Highway 17 project showing progress
Published 1:05 pm Wednesday, November 21, 2007
Consider it another piece in the puzzle.
Just in time for Thanksgiving, six miles of U.S. Highway 17 between Jacksonville and Belgrade in Onslow County have been upgraded to a limited-access, four-lane road. It opens today.
That may not be of immediate interest to drivers in Beaufort County, but it represents another link in the larger chain of a four-lane U.S. 17 throughout North Carolina.
The widening project has been decades in the works, but we hope it won’t be decades more before it becomes reality.

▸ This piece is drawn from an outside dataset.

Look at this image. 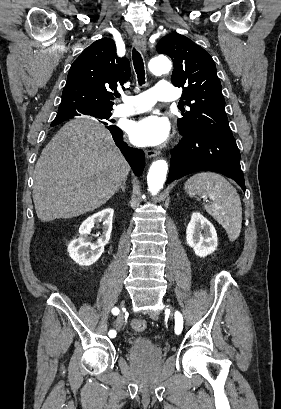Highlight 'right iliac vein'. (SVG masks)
<instances>
[{"mask_svg":"<svg viewBox=\"0 0 281 409\" xmlns=\"http://www.w3.org/2000/svg\"><path fill=\"white\" fill-rule=\"evenodd\" d=\"M120 308H121V309L124 308V303H123V302L120 303ZM123 322H124V315H123V313L121 312V313L117 316V319H116V329H117V330H120V329H121V327H122V325H123Z\"/></svg>","mask_w":281,"mask_h":409,"instance_id":"right-iliac-vein-1","label":"right iliac vein"}]
</instances>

According to North Carolina Department of Transportation resident engineer Chad Kimes, work on the $20 million Onslow County project began in early 2005, so it took nearly three years to complete.
The Jacksonville-to-Belgrade segment is part of a larger project that DOT lists as R-2514 on its Transportation Improvement Program. In all, the project will extend 21.4 miles from the four-lane highway north of Jacksonville, eventually tying into the proposed New Bern bypass along existing U.S. 17 in southern Craven County. Should agreement be reached on appropriate routes, the improved highway would bypass Maysville and Pollocksville in Jones County. Because of delays and lack of funding, expenditures for right-of-way acquisitions and construction for the remaining segments are not expected before 2011. Some $72 million of the remaining $214 million cost is still not funded, according to the TIP.
The Highway 17 Transportation Association in North Carolina was created in 1975 through a collaboration of local government and civic leaders up and down the U.S. 17 corridor. The association’s mission is to ensure the construction of a controlled-access, four-lane U.S. 17 from Virginia to South Carolina. Finlayson seems pleased with the progress made in his first year at the helm of the group.
One doesn’t have to look to Onslow County to see more progress. The construction of the U.S. 17 bypass at Washington is making solid progress. What makes the Washington project so grand is the giant bridge it will require to span the Tar River. Building a four-lane road over dry land is one thing. Spanning a river and wetlands is another. The Washington project is 10 times the cost of the Onslow County project that opens today.
Again, a crucial piece of the puzzle.
The good news is that funding to purchase the remaining land needed to construct a four-lane U.S. 17 between Washington and Williamston has been acquired. At the beginning of the month, a draft of the 2009 N.C. Transportation Improvement Program was released, including an $8.5 million line item that will cover the remaining balance that was required to purchase the rights-of-way for State Road 2511, Finlayson said.
That’s good news for the Inner Banks as a whole.